* _Problems to solve_:
[a] In the iontree vignette, copy the text between "attributes(MS2RAW[[1]])" and "infusion mass spectrometry.", inclusive, swapping "retention time" for "elution time".
[b] Using the iontree vignette, answer these questions:
(i) Which function from the package was used to produce MS2RAW and MS3RAW from mzXML data files?
(ii) What is the name of the SQLite database provided in the iontreeData package?
(iii) What was m/z 596 annotated as?

\documentclass[a4paper]{article}
\usepackage[OT1]{fontenc}
\usepackage{url}
\usepackage{Sweave}
%\VignetteIndexEntry{MSn}
\title{Introduction to management and analysis of ion fragmentation data}
\author{
Mingshu Cao                                    \\
Mingshu.Cao@agresearch.co.nz                   \\
AgResearch Limited, Grasslands Research Center \\
Palmerston North 4442, New Zealand             \\
}
\begin{document}
\maketitle
%%% End of title, Begin of the document
\tableofcontents

\section{Introduction}
A few examples are given on how the 'iontree' package can be used for ion fragmentation data analysis
and management. Ion fragmentation data also refer to ion tree or spectral tree data.  MS2 and MS3 raw scans (DIMS data, see Cao et al. 2008) were provided
in the 'iontreeData' package along with a demo SQLite database built from the same experimental data.

\section{Data source}
MS2RAW and MS3RAW are a list of MS2 and MS3 scans, respectively. They were produced
from mzXML data files using a function 'saveMSnRaw' from this package.
<<>>=
rm(list=ls())
library(iontree)
library(iontreeData)
data(MS2RAW)
data(MS3RAW)
ls()
length(MS2RAW)
attributes(MS2RAW[[1]])
@
Use 'getMetaInfo' function to get all the necessary meta-information.   
<<>>=
mzxml=system.file("mzxml/DIMS1.mzXML", package="iontreeData")
getMetaInfo(mzxml)
@

\section{Construction of ion tree}
An ion tree could be built for a given range of m/z and retention time, the parameters
could be obtained from MS1 peak detection of LCMS data or m/z binning of DIMS data.
The following example shows an ion tree built from DIMS data in one sample. A full time range is
specified for direct infusion mass spectrometry. 
<<fig=TRUE>>=
mz=554.5
mzDelta=0.5
mzRange=c(mz-mzDelta, mz+mzDelta)
rtRange=c(0,600)

idx=hasMS2(MS2RAW, mzRange, rtRange)

idx.ms2=idx[1]
ms2=MS2RAW[[idx.ms2]]
ms3=MS3RAW[[idx.ms2]]

tree1=buildIonTree(mzRange, rtRange=c(0, 600), ms2, ms3)
tree1
plot(tree1)
@


\section{Database manipulation}
With assumed nominal mass resolution, batch construction and loading of ion trees into the database
can be conducted for DIMS data. Because of the nosiy data in the raw MSn scans and 
binning errors quality control is advised. QC will be discussed in a publication. \\
A SQLite database 'mzDB.db' was provided in iontreeData package. The following example 
is to query and plot an iontree of precusor m/z 596 from the database. m/z 596 was
annotated as thesinine-rhammoside-hexoside from forage ryegrass (Koulman et al. 2009). 
<<fig=TRUE>>= 
dbname=system.file("db/mzDB.db", package = "iontreeData")

db=dbConnect(dbDriver("SQLite"), dbname)

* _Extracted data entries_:
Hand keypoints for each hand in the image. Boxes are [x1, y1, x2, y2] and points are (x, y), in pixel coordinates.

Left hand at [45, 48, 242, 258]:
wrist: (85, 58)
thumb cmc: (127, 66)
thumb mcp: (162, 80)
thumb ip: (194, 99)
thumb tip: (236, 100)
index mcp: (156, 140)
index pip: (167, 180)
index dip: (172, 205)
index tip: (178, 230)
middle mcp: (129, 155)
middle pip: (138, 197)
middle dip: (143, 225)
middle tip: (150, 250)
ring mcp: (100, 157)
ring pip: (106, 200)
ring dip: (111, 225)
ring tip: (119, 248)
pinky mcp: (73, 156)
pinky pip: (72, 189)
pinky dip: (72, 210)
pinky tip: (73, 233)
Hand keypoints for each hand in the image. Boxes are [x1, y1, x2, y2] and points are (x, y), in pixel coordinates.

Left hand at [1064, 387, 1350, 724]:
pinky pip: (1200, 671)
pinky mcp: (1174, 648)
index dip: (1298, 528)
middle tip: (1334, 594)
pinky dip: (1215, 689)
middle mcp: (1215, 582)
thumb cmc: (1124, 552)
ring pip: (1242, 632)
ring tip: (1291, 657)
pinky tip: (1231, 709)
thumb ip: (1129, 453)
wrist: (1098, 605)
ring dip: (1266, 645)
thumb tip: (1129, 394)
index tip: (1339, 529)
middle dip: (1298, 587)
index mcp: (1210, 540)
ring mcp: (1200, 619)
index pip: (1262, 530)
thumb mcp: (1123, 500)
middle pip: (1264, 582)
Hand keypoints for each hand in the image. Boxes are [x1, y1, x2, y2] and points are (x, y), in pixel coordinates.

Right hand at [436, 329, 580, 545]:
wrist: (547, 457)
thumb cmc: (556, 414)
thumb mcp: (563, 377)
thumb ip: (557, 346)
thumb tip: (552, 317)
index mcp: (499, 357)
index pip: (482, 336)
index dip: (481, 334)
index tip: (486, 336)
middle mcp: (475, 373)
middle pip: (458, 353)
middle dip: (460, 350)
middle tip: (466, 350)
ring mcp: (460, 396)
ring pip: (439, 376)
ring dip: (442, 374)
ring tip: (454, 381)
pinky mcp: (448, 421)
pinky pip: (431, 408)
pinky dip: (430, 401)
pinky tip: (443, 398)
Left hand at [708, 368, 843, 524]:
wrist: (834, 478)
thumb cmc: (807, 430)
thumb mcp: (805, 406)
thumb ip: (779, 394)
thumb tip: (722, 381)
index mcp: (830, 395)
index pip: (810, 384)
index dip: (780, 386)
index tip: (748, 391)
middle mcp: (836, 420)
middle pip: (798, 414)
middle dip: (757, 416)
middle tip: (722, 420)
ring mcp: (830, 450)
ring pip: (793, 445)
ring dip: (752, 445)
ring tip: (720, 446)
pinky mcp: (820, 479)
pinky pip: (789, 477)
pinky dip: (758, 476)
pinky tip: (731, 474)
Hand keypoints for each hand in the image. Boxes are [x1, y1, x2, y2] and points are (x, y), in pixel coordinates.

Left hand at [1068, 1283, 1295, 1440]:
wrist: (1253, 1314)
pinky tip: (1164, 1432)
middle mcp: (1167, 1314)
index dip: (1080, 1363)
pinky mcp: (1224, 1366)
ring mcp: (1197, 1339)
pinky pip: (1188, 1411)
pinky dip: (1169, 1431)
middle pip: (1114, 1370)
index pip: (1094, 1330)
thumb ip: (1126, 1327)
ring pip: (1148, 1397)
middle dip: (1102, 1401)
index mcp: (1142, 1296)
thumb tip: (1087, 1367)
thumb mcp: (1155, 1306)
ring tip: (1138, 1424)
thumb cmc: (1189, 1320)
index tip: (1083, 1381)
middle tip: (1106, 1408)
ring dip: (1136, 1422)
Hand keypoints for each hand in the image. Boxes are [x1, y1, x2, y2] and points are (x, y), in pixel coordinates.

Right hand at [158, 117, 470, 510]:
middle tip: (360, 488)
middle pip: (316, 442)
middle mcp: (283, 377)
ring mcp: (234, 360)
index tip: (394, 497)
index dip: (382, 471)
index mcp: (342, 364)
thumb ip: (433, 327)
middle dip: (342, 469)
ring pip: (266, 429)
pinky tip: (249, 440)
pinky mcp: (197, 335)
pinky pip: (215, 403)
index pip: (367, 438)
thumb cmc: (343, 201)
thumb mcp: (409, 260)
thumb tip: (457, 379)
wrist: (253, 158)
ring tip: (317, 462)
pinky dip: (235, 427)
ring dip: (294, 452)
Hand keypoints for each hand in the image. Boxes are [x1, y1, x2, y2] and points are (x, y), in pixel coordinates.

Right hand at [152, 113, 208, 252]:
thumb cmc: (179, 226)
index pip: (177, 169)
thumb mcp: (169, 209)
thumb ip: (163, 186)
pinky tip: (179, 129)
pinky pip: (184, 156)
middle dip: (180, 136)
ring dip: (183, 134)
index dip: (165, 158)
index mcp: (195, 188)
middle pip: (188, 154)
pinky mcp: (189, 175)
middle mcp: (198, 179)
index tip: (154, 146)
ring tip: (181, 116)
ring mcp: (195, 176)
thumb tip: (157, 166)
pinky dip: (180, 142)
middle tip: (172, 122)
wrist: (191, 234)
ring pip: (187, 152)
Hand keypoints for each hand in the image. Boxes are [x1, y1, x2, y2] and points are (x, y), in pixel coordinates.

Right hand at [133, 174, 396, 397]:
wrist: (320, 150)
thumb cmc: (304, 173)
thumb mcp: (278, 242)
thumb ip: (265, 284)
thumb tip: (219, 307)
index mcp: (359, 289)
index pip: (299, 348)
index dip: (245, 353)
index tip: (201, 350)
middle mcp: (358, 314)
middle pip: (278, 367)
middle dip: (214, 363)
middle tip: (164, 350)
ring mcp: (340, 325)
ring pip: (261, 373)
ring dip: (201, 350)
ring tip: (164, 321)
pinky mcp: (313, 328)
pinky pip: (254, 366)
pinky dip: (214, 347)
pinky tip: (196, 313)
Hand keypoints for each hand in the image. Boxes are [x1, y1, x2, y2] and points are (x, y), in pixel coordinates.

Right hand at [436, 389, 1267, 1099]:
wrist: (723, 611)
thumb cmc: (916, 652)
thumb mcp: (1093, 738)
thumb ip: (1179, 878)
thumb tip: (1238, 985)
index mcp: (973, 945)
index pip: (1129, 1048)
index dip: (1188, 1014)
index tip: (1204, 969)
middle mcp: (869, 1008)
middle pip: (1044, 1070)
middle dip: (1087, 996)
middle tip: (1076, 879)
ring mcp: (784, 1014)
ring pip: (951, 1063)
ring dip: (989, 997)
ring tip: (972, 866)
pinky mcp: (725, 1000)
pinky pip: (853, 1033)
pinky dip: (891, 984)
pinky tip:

* _Solved tasks_:
[a]
attributes(MS2RAW[[1]])
@
Use 'getMetaInfo' function to get all the necessary meta-information.   
<<>>=
mzxml=system.file("mzxml/DIMS1.mzXML", package="iontreeData")
getMetaInfo(mzxml)
@

\section{Construction of ion tree}
An ion tree could be built for a given range of m/z and elution time, the parameters
could be obtained from MS1 peak detection of LCMS data or m/z binning of DIMS data.
The following example shows an ion tree built from DIMS data in one sample. A full time range is
specified for direct infusion mass spectrometry.

[b]
(i) 'saveMSnRaw'
(ii) 'mzDB.db'
(iii) Thesinine-rhammoside-hexoside from forage ryegrass